Complex Methylmercury–Cysteine Alters Mercury Accumulation in Different Tissues of Mice

• Published in: Basic & clinical pharmacology & toxicology Vol. 107; no. 4; pp. 789 - 792
• Main Authors: Roos, Daniel Henrique, Puntel, Robson Luiz, Lugokenski, Thiago Henrique, Ineu, Rafael Porto, Bohrer, Denise, Burger, Marilise E., Franco, Jeferson L., Farina, Marcelo, Aschner, Michael, Rocha, João Batista T., De Vargas Barbosa, Nilda B.
• Format: Journal Article
• Language: English
• Published: Oxford, UK Blackwell Publishing Ltd 01.10.2010; Blackwell
• Subjects: Animals; Biological and medical sciences; Blood; Brain; Brain - drug effects; Brain - metabolism; Central nervous system; Cerebellum; Cysteine - administration & dosage; Cysteine - analogs & derivatives; Cysteine - metabolism; Dimethylmercury; Injections, Intraperitoneal; Kidney; Kidney - drug effects; Kidney - metabolism; Liver; Liver - drug effects; Liver - metabolism; Male; Medical sciences; Mercury; Methylmercury Compounds - administration & dosage; Methylmercury Compounds - metabolism; Mice; Pharmacology. Drug treatments; Sulfhydryl groups; Thiols; Tissue Distribution; Sulfur containing aminoacid; Thiol; Vertebrata; Cysteine; Mammalia; Mouse; Animal; Rodentia; Methylmercury; Biological accumulation; Mercury; Heavy metal
• ISSN: 1742-7835; 1742-7843
• DOI: 10.1111/j.1742-7843.2010.00577.x

:  Methylmercury (MeHg) can cause deleterious effects in vertebrate tissues, particularly in the central nervous system.
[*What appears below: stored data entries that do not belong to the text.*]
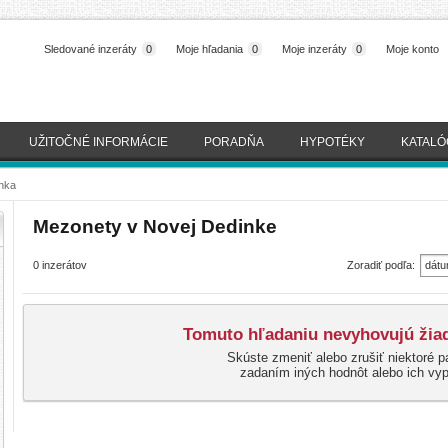
Sledované inzeráty
0
Moje hľadania
0
Moje inzeráty
0
Moje konto
UŽITOČNÉ INFORMÁCIE
PORADŇA
HYPOTÉKY
KATALÓ
nka
Mezonety v Novej Dedinke
0 inzerátov
Zoradiť podľa:
dátu
(naj
Tomuto hľadaniu nevyhovujú žiad
Skúste zmeniť alebo zrušiť niektoré p
zadaním iných hodnôt alebo ich vy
MeHg interacts with sulfhydryl groups from low and high molecular weight thiols in the blood, which can facilitate MeHg uptake into different tissues. The purpose of this study was to examine the effect of MeHg–Cysteine (MeHg‐Cys) complex administration on Hg‐uptake in cerebral areas (cortex and cerebellum), liver and kidney of adult mice. Animals were divided into four groups: control (1 mL/kg distilled water), MeHg (2 mg/kg), Cys (2 mg/kg) and MeHg–Cys complex (0.8 molar ratio). Mice received one intraperitoneal injection per day for 60 consecutive days. Treatment with MeHg significantly increased mercury concentrations in all tissues analysed when compared with the control group. The accumulation of mercury in brain and in liver was further increased in animals that received MeHg–Cys complex when compared with the MeHg alone group. However, renal Hg decreased in MeHg‐Cys treated mice, when compared with the group treated only with MeHg. In summary, the transport of MeHg–Cys complex was tissue‐specific, and we observed an increase in its uptake by liver and brain as well as a decrease in kidney.